今天的感想 / today's reflection

今天是desara puja。。大家绕着Sangam。。走到那里就puja到那里。。今天有机会根本地员工近距离接触。。当然所有同事也在场。。大家有说有笑。当然。。大大声说话是很正常的。。只是,突然觉得,为什么我们做事常有磨擦?为什么大家不可以体谅大家。。在这里,常常都是能者多劳。。可是,再能的人,都会垮!
当然,也在想,为什么要那么生气一些人?为什么不可以宽容点,原谅他们?虽然,自己觉得那些事,是理所当然的,可能对他们来说并不是。。只是,我们是重视团队的。这就变成他人的负担,也同时造成双方的不满! 我要如何才可以做到忍一时,风平浪静;退一步,海阔天空呢?
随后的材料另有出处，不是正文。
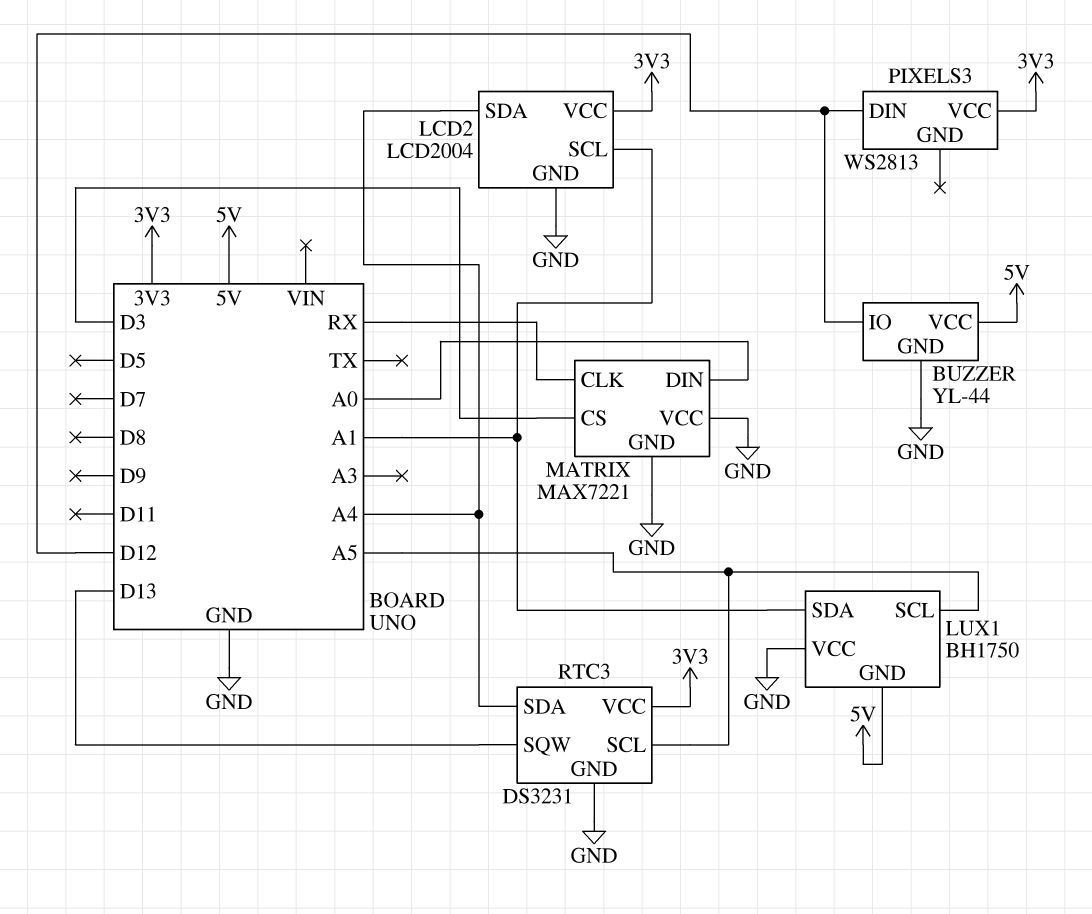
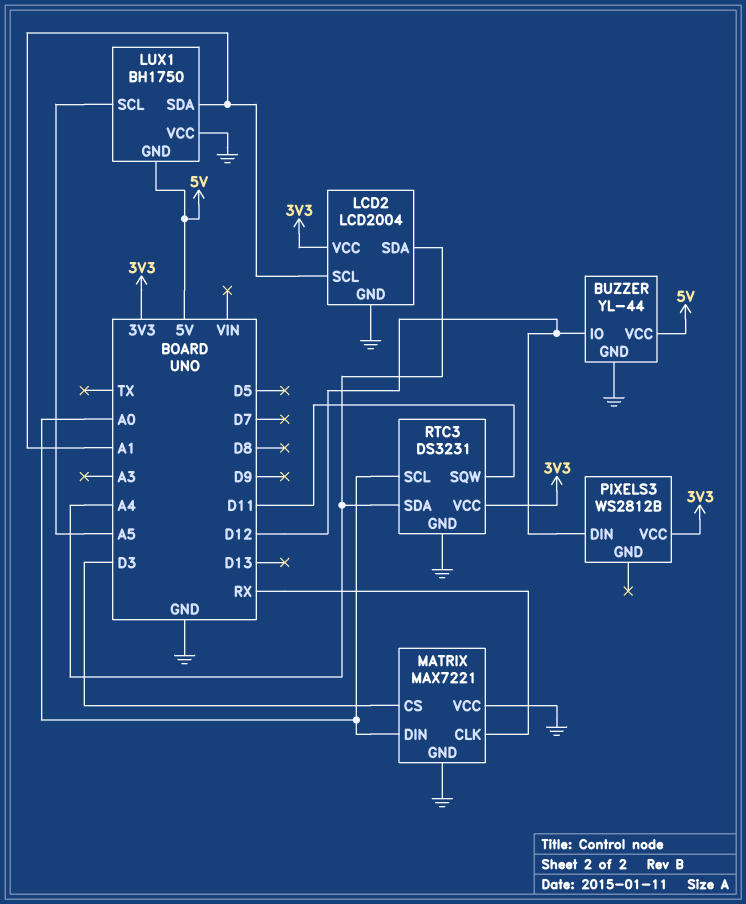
PIXELS3: WS2813 -> WS2812B
RTC3 pin SCL: A5 -> A0
RTC3 pin SQW: D13 -> D11

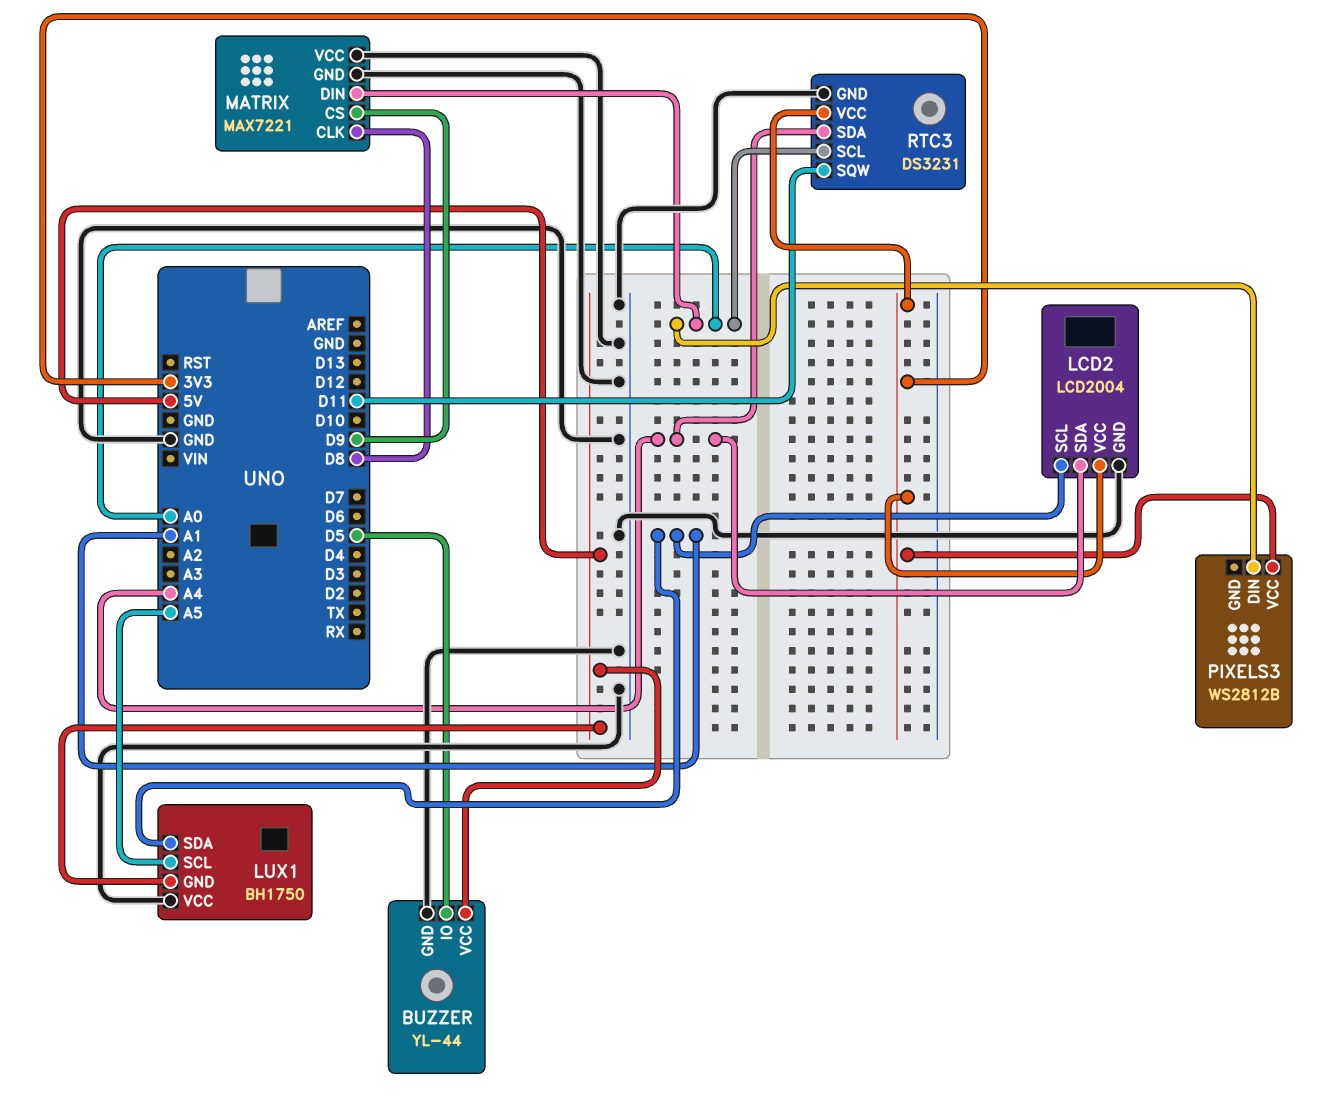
BUZZER pin IO: D12 -> D5
MATRIX pin CLK: RX -> D8
MATRIX pin CS: D3 -> D9
PIXELS3 pin DIN: D12 -> A0

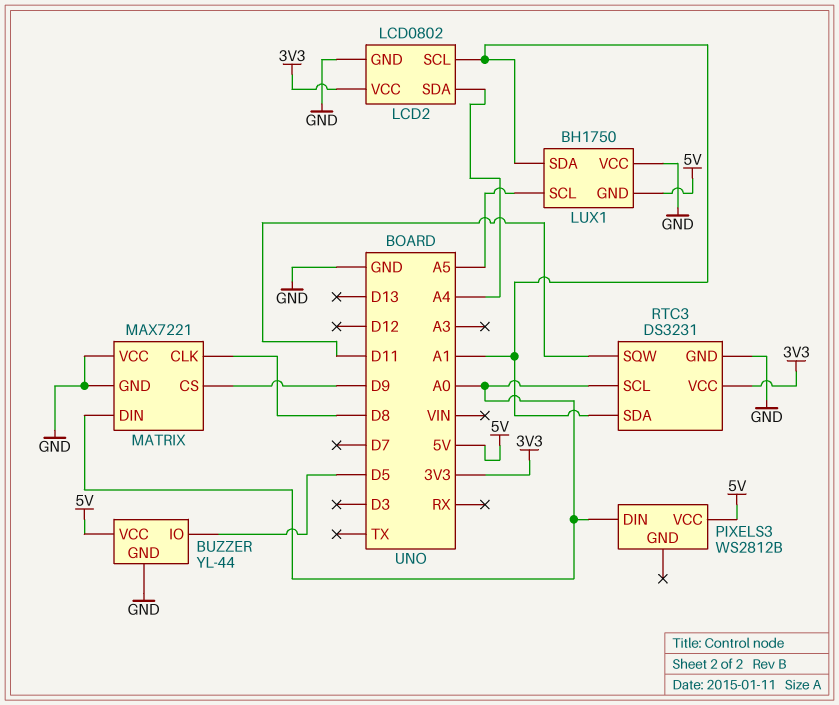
LCD2: LCD2004 -> LCD0802
PIXELS3 pin VCC: 3V3 -> 5V
RTC3 pin SDA: A4 -> A1

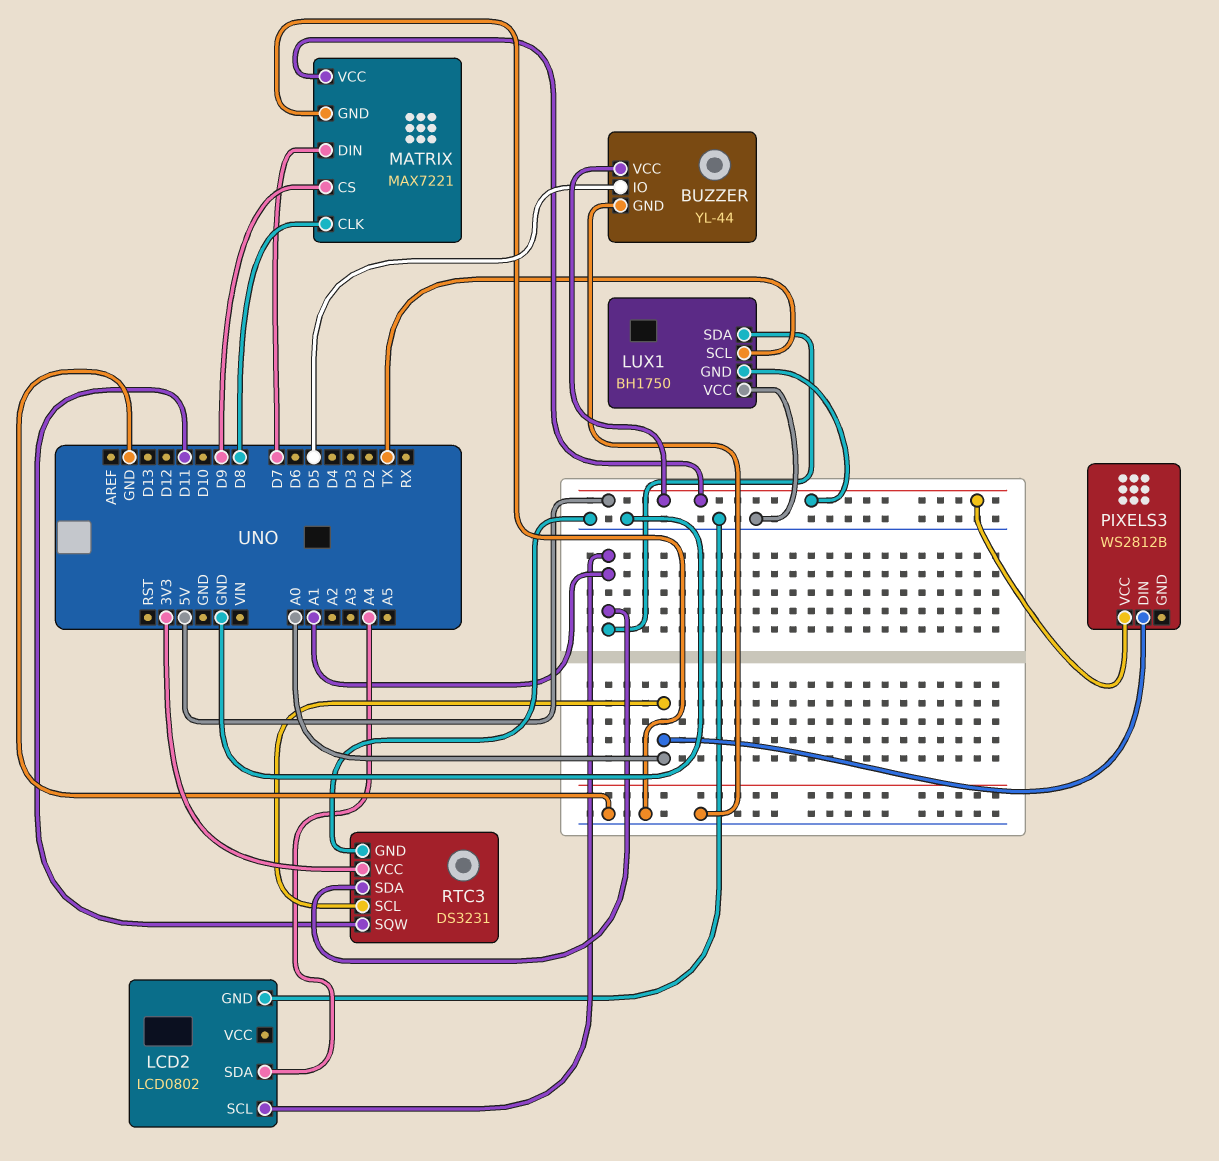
LCD2 pin VCC: 3V3 -> none
LUX1 pin SCL: A5 -> TX
MATRIX pin DIN: A0 -> D7
MATRIX pin VCC: GND -> 5V

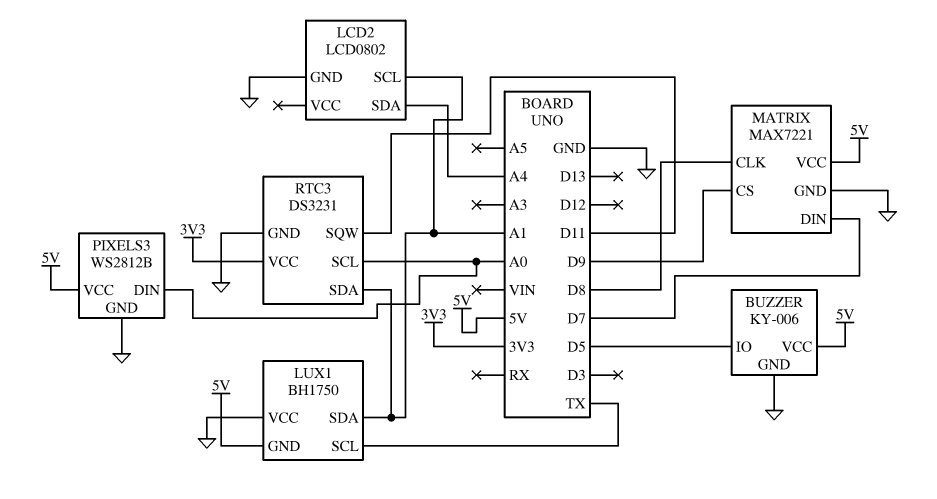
BUZZER: YL-44 -> KY-006
PIXELS3 pin GND: none -> GND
today is dasara puja day. everybody walk around Sangam and did puja wherever we go. Today everybody had chance to be with everybody, with local staff, with all the staff. everybody enjoyed, but for sure there were still a bit yelling here and there!
at the same time, i was thinking,why in the working environment, we always have conflict? why we cant understand others needs? here, whoever can take more, she will definitely has more. but,,whoever is stronger, she will also collapse as she is only a human!
also, why i always mad at others? why i can just forgive them easily?even though some things that i feel its logically thinking, but may be for them isnt. but, here we talk about team. if we cant understand others, this will become an issue to other, and also we will mad at each other!
i really asking myself, when can i really realisticly practical patience?